There’s a lot to be stressed over these days, from political arguments, fears of violence, having to pay a mortgage or a school tuition, or even worrying who you will marry if you’re single. What’s a person to do? Many may opt for chocolate cake (especially before Pesach) but there’s a better way to deal with things without the calories. Moshav’s new album “Shabbat Vol.2” won’t solve all of your problems, but it will make you forget about them while you’re listening to it.
Moshav starts out with “Modeh Ani,” which is fittingly a great song to wake up to and has a child-like innocence to it. If you’re hearing this is when you’re driving and someone cuts you off, you’ll be able to breathe easy. Front-man Yehuda Solomon shows a gentle brilliance in his opening soft delivery and even has his 10-year-old son, Evyatar, joining him on vocals.
“Elokai Neshama” is the second-best song on the album. Duvid Swirksy isn’t simply another singer. He’s good enough to do lead vocals for any group and Moshav is blessed with two elite voices. Swirsky show his skill here in is a soul-cleansing song that makes you feel good just listening to it. There’s a 50% chance you will call up someone you’ve been in a fight with and reconcile. Swirsky also rocks out on the best track, “Bayom Hahu.” It has an infectious word-less anthemic chorus that makes it seem like the coolest Jews in the world are on the way. Maybe your relatives will play it in their car with the windows open when they arrive at your house before Shabbos. An unexpected saxophone adds some worthy texture at one point in this song. “Asader Le’Suedata” will have a palpable impact on you, where you are transplanted to the desert in Israel. You can picture a tent and you can taste the flat-bread being cooked on a stone fire. Though the song is a bit repetitive, you won’t lose interest.
“Dodi Li” is a song you expect to be played at weddings and is a testament to Moshav’s songwriting ability. The radio-friendly subtlety and simplicity hit the mark. The key change in the latter portion of the song works well.

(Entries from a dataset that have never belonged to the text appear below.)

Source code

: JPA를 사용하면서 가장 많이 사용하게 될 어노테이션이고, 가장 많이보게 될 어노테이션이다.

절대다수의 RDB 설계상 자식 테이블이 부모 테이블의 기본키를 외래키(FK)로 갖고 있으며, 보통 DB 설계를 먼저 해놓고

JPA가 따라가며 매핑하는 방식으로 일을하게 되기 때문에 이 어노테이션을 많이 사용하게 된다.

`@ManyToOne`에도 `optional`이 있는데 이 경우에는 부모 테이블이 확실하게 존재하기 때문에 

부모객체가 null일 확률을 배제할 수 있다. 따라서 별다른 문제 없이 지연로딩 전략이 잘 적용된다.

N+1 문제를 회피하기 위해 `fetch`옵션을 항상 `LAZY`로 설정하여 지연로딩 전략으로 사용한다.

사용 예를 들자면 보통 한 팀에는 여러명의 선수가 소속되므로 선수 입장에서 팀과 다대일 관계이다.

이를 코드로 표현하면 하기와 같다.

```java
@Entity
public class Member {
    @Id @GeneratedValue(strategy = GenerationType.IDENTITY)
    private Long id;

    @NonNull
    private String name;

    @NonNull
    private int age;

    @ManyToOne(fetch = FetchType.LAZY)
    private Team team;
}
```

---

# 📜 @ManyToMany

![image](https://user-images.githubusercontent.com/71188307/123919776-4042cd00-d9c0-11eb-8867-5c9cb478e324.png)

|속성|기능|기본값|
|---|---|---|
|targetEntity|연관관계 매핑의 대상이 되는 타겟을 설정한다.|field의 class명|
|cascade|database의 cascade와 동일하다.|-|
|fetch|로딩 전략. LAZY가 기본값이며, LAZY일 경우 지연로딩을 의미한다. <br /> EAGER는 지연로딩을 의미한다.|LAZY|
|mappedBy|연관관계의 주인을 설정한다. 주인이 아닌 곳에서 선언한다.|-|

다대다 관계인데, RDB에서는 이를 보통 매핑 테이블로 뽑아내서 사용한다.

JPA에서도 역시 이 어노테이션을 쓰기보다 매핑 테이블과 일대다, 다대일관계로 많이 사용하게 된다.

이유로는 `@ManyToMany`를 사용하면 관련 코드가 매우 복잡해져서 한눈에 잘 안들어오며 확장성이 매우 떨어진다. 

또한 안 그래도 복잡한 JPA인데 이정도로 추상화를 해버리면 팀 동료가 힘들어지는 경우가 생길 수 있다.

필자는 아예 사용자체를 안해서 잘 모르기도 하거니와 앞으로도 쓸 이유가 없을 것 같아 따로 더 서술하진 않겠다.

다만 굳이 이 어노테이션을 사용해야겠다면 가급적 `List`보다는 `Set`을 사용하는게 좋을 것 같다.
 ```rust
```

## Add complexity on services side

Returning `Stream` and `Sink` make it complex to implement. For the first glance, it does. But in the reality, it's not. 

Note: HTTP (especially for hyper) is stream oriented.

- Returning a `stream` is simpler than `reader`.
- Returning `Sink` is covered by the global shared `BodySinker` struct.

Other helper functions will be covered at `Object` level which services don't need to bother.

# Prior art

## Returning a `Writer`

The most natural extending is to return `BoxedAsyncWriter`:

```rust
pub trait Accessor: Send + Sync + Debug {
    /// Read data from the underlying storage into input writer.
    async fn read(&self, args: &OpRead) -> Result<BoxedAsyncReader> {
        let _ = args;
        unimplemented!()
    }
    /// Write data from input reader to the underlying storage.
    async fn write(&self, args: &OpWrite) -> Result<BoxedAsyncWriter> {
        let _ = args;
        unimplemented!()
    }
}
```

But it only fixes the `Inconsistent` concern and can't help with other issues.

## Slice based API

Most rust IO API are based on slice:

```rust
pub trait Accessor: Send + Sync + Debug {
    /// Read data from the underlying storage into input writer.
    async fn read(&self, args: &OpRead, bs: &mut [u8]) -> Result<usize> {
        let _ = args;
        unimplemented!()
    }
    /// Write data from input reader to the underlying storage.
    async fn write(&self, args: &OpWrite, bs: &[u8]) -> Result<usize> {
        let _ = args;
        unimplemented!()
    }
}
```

“Ma Tovu” has a tension-building chorus that makes use of Solomon’s ability to effortlessly throw in trills wherever and whenever he wants. His vocals give the feeling that you should not give up on whatever dreams you have and the drums give it a majestic feel.
The last song, “Eliyahu Hanavi” is a bit of a curious choice because the group already has a hit song by that name and this completely different tune comes out of left field. It’s still a fun listen and the inclusion of Richie Havens’ song, “Freedom” is an intelligent inclusion. “Or Chadash” seems destined to be in a movie and has a happy Beatles feel. With 16 tracks, whether you like to listen to calm and relaxing music or upbeat sounds to give you a charge before Shabbat, there is something for everyone. The members of Moshav are from Mevo Modiin in Israel and live in Los Angeles. This effort marks their 10th studio album so it makes sense that they’ve made a minyan with “Shabbat Vol. 2”
Moshav makes it look easy with harmonies that are natural fits, but don’t be mistaken. Creating catchy hooks and an authentic sound that can be rousing or relaxing is something difficult to achieve.